Recently, Claire Williams (Williams Racing) told F1 journalist Adam Cooper, "From a Williams perspective, the factory shutdown is important. The calendar is long and it's arduous, and people put their blood, sweat and tears into going racing, and they sacrifice a lot to do that. Those two weeks, regardless of anything else, allows them time with their families, to have a bit of a normal life."

Per Adam Cooper, Ecclestone said he does not anticipate any changes.

Williams Racing currently sits third in Constructors points (151 pts),
behind Mercedes AMG (383 pts) and Ferrari (236 pts).
(Image courtesy F1)
With two weeks remaining until the Belgian Grand Prix at Spa-Francorchamps (August 23), it remains to be seen if Renault will buyout the Lotus F1 team (they use Renault engines), as they are in the midst of making the decision to form a factory works team. Renault is unsure at this stage exactly how much money they want to invest in this venture. Renault has had some issues in recent years with the reliability and/or power of the engines it supplies to teams, as evidenced by the rift between the French automaker and Red Bull racing.

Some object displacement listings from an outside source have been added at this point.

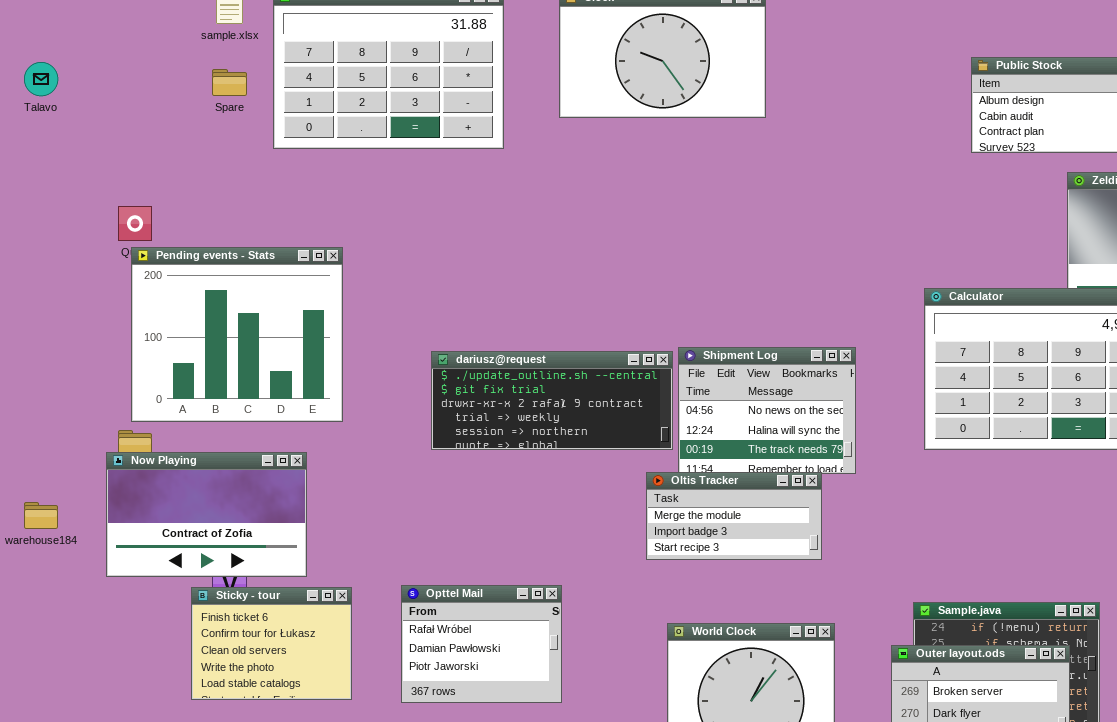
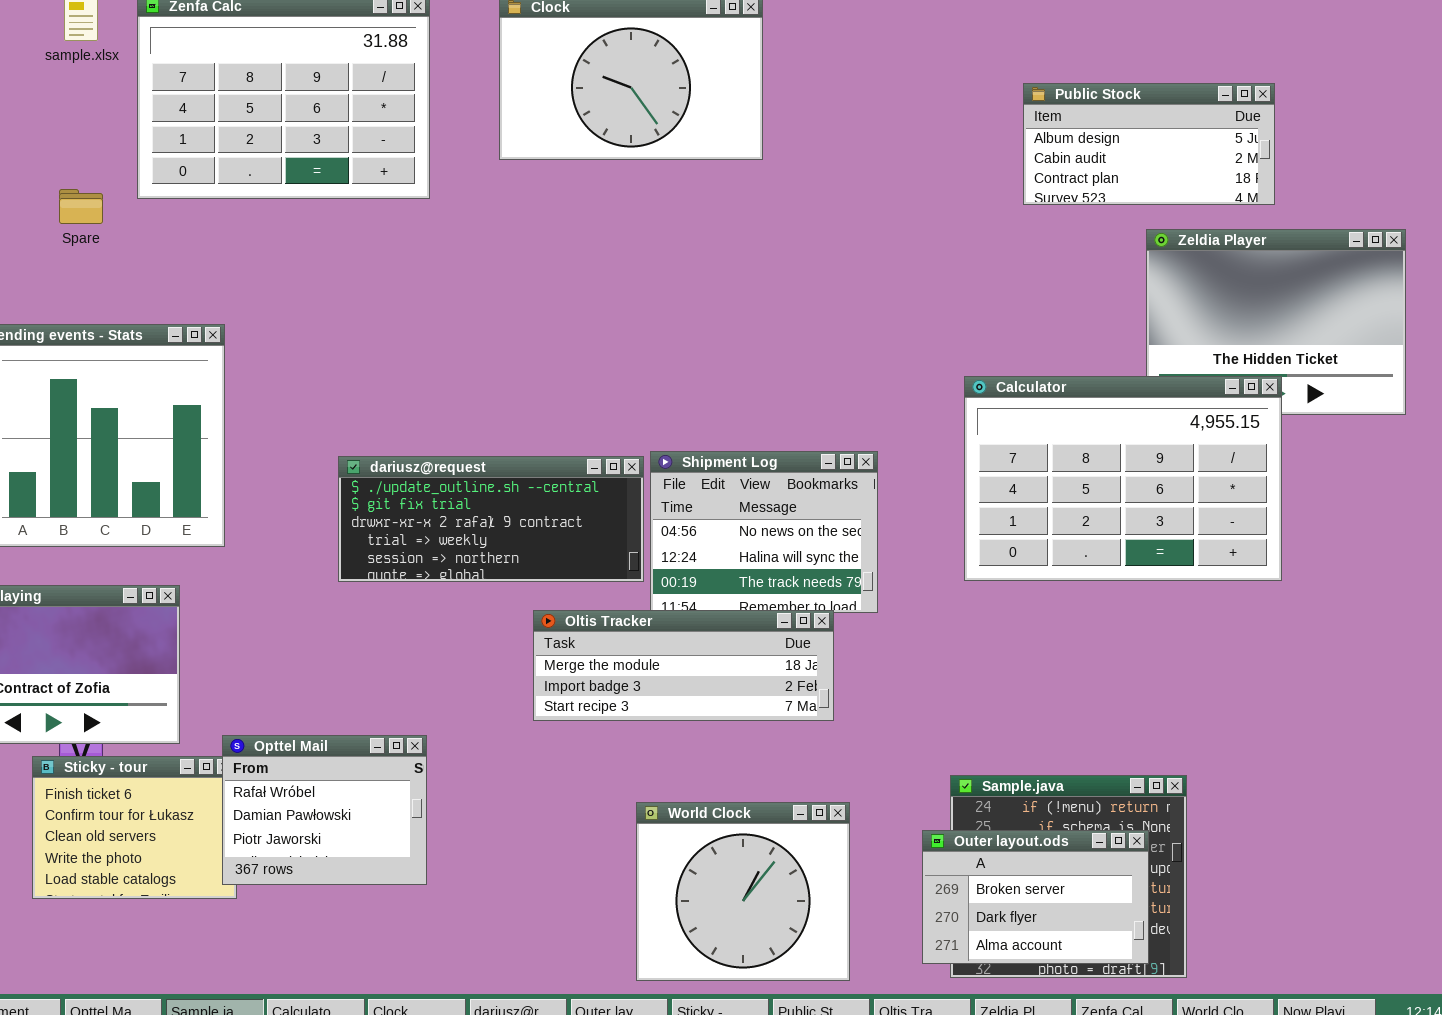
Spare: [212,69,247,96] -> [59,189,103,224], moved
Oltis Tracker: [646,472,822,560] -> [533,610,834,721], resized
Opttel Mail: [401,585,562,703] -> [222,735,427,885], moved

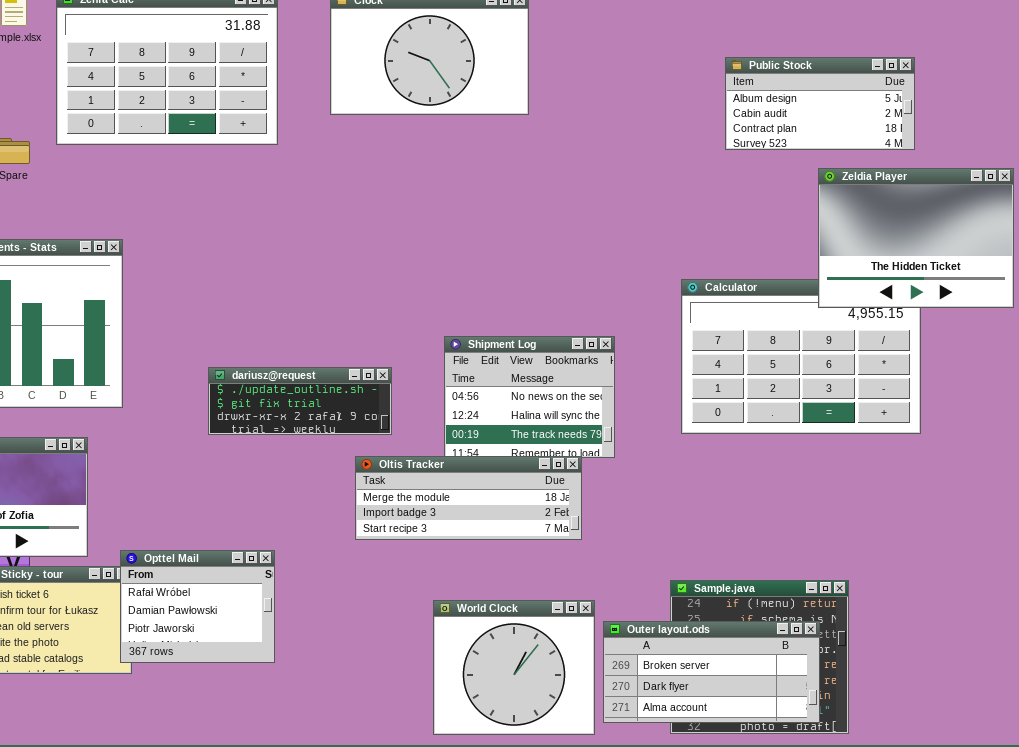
Zeldia Player: [1146,229,1406,415] -> [818,168,1014,308], raised
dariusz@request: [338,456,644,582] -> [208,367,392,435], resized
Outer layout.ods: [922,830,1149,964] -> [603,621,820,723], resized

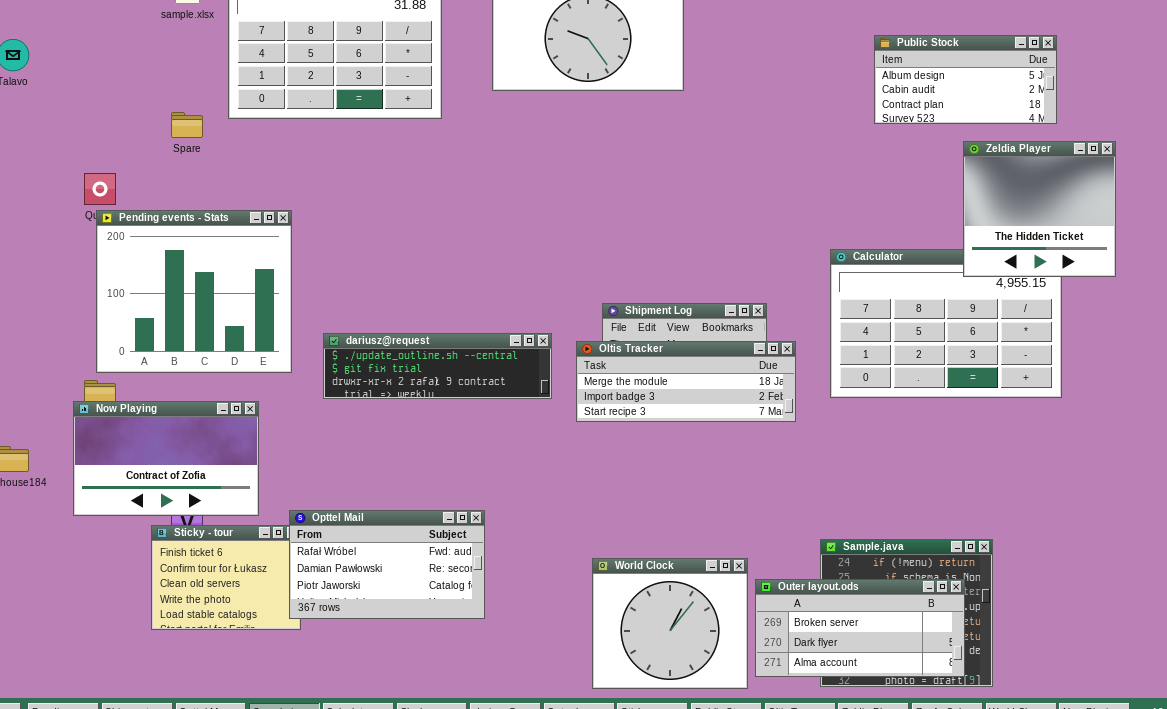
Zeldia Player: [818,168,1014,308] -> [963,141,1116,277], resized
dariusz@request: [208,367,392,435] -> [323,333,552,399], resized
Oltis Tracker: [355,456,582,540] -> [576,341,796,422], moved
Opttel Mail: [120,550,275,663] -> [289,510,485,619], resized

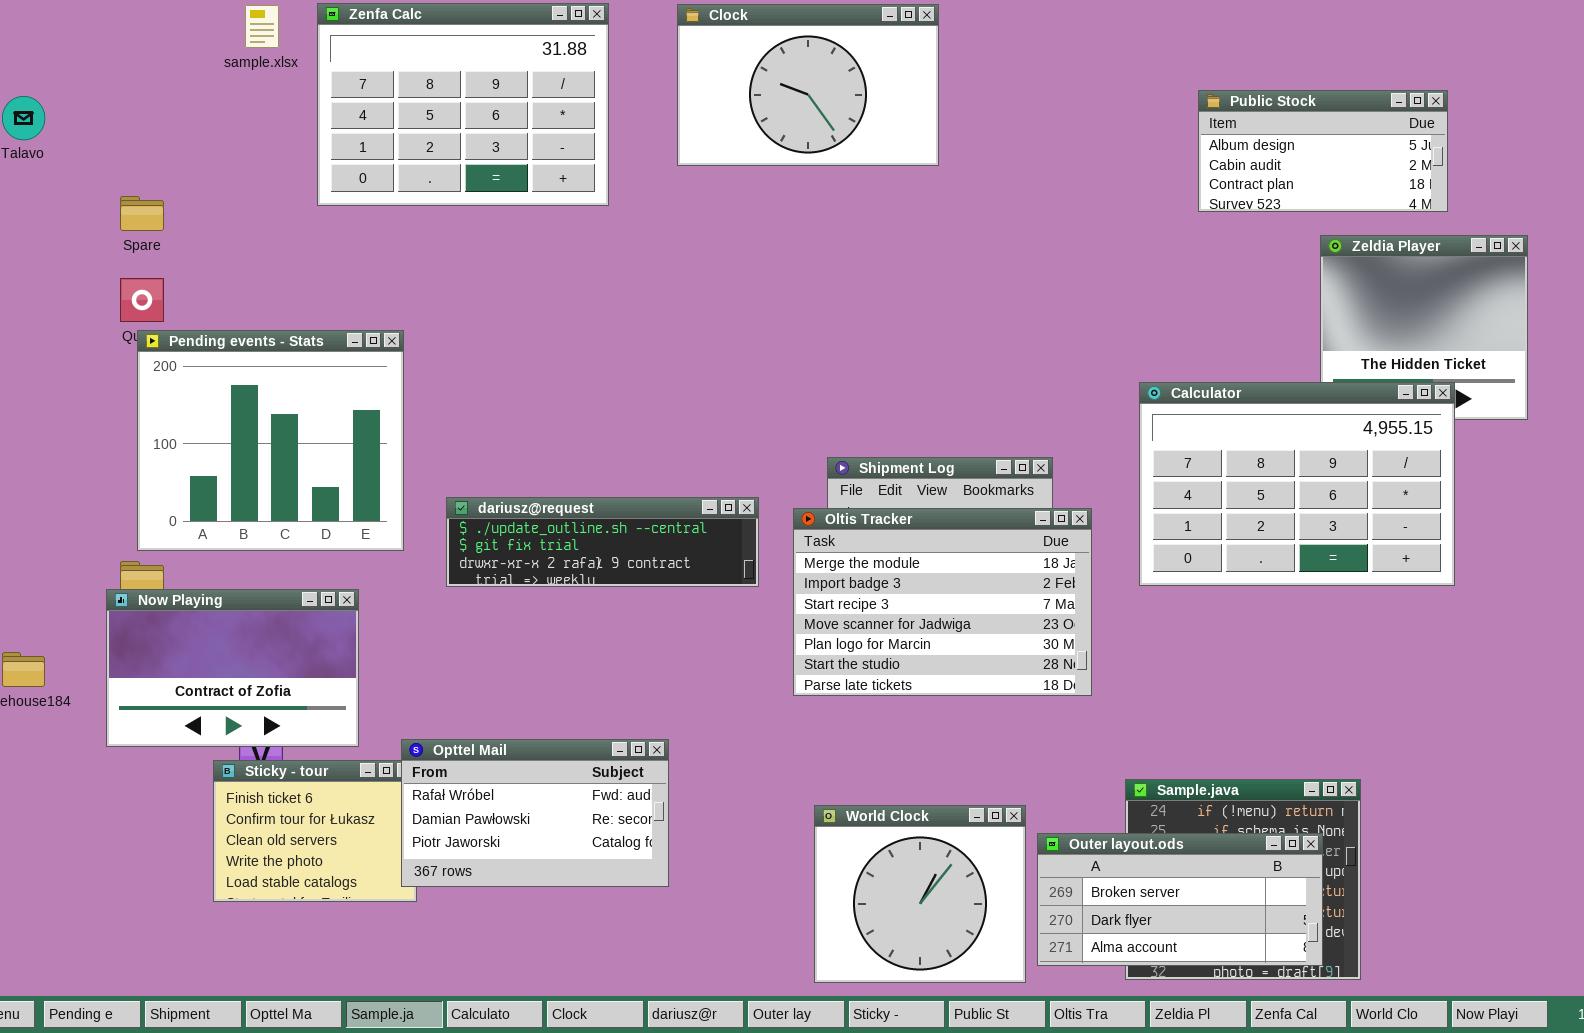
Spare: [171,112,203,138] -> [120,196,164,231], moved
Calculator: [830,249,1062,398] -> [1139,382,1455,586], raised
Oltis Tracker: [576,341,796,422] -> [793,508,1092,696], resized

Lotus F1 driver Romain Grosjean welcomes Renault buying-out the Lotus F1 team, because that would mean more investment in the team, leading to a more competitive car on the track. He told ESPN UK, "The development hasn't been as good as we've wanted (this year), but it's not down to people or brainpower because we have a lot of good ideas in the pipeline."

Could Lotus F1 become a Renault factory works team?
(Image courtesy of F1)
"The CFD, wind-tunnel and design office is working very well," Grosjean said, "but at the moment, we can't bring it on track. On the other hand, when you are thinking about selling the team, you will not continue to put money in at one stage because afterwards it's all lost."

Lotus F1 (owned by Genii Capital) has had some financial issues in regards to its debt to shareholders in the Enstone-based team and currently sit in 6th place in the Constructors Championship (35 pts). Genii Capital bought a majority stake in the team from Renault in 2009 and purchased the remaining 25 percent Renault stake at the end of 2010. They rebranded it as the Lotus F1 team in 2012. Selling the team back to Renault would pave the way for the venture-capitalist's exit from F1.